[Dataset excerpts — start]

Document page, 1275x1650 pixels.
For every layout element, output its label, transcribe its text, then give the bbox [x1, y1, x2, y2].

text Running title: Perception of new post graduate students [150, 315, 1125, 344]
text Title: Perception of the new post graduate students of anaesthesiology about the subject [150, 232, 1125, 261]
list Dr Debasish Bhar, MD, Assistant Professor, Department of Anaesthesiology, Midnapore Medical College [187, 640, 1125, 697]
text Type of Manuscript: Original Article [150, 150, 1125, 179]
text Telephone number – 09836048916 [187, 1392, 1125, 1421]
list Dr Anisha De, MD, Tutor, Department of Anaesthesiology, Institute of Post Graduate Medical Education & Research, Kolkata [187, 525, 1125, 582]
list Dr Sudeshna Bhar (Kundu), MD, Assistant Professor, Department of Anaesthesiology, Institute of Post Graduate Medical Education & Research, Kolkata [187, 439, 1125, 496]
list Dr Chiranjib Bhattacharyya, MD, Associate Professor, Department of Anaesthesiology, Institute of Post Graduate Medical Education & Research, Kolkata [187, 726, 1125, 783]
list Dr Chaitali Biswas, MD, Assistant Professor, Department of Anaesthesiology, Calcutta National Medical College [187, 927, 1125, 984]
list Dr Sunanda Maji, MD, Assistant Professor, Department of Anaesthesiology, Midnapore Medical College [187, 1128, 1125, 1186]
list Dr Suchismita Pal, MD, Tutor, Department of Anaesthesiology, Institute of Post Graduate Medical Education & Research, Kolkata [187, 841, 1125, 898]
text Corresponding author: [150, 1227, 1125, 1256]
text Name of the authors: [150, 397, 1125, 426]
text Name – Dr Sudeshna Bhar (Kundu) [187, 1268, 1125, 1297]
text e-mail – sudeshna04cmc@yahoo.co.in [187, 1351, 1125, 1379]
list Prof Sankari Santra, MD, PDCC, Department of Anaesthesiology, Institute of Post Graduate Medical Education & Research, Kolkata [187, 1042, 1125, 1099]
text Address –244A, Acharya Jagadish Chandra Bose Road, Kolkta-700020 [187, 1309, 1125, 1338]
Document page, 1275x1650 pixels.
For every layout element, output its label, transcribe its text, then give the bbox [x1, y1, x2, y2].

[Dataset excerpts — finish]

- _Job_:
The required output is all of the material, word for word.

- _Task answer_:
Document page, 1275x1650 pixels.
For every layout element, output its label, transcribe its text, then give the bbox [x1, y1, x2, y2].

text Running title: Perception of new post graduate students [150, 315, 1125, 344]
text Title: Perception of the new post graduate students of anaesthesiology about the subject [150, 232, 1125, 261]
list Dr Debasish Bhar, MD, Assistant Professor, Department of Anaesthesiology, Midnapore Medical College [187, 640, 1125, 697]
text Type of Manuscript: Original Article [150, 150, 1125, 179]
text Telephone number – 09836048916 [187, 1392, 1125, 1421]
list Dr Anisha De, MD, Tutor, Department of Anaesthesiology, Institute of Post Graduate Medical Education & Research, Kolkata [187, 525, 1125, 582]
list Dr Sudeshna Bhar (Kundu), MD, Assistant Professor, Department of Anaesthesiology, Institute of Post Graduate Medical Education & Research, Kolkata [187, 439, 1125, 496]
list Dr Chiranjib Bhattacharyya, MD, Associate Professor, Department of Anaesthesiology, Institute of Post Graduate Medical Education & Research, Kolkata [187, 726, 1125, 783]
list Dr Chaitali Biswas, MD, Assistant Professor, Department of Anaesthesiology, Calcutta National Medical College [187, 927, 1125, 984]
list Dr Sunanda Maji, MD, Assistant Professor, Department of Anaesthesiology, Midnapore Medical College [187, 1128, 1125, 1186]
list Dr Suchismita Pal, MD, Tutor, Department of Anaesthesiology, Institute of Post Graduate Medical Education & Research, Kolkata [187, 841, 1125, 898]
text Corresponding author: [150, 1227, 1125, 1256]
text Name of the authors: [150, 397, 1125, 426]
text Name – Dr Sudeshna Bhar (Kundu) [187, 1268, 1125, 1297]
text e-mail – sudeshna04cmc@yahoo.co.in [187, 1351, 1125, 1379]
list Prof Sankari Santra, MD, PDCC, Department of Anaesthesiology, Institute of Post Graduate Medical Education & Research, Kolkata [187, 1042, 1125, 1099]
text Address –244A, Acharya Jagadish Chandra Bose Road, Kolkta-700020 [187, 1309, 1125, 1338]
Document page, 1275x1650 pixels.
For every layout element, output its label, transcribe its text, then give the bbox [x1, y1, x2, y2].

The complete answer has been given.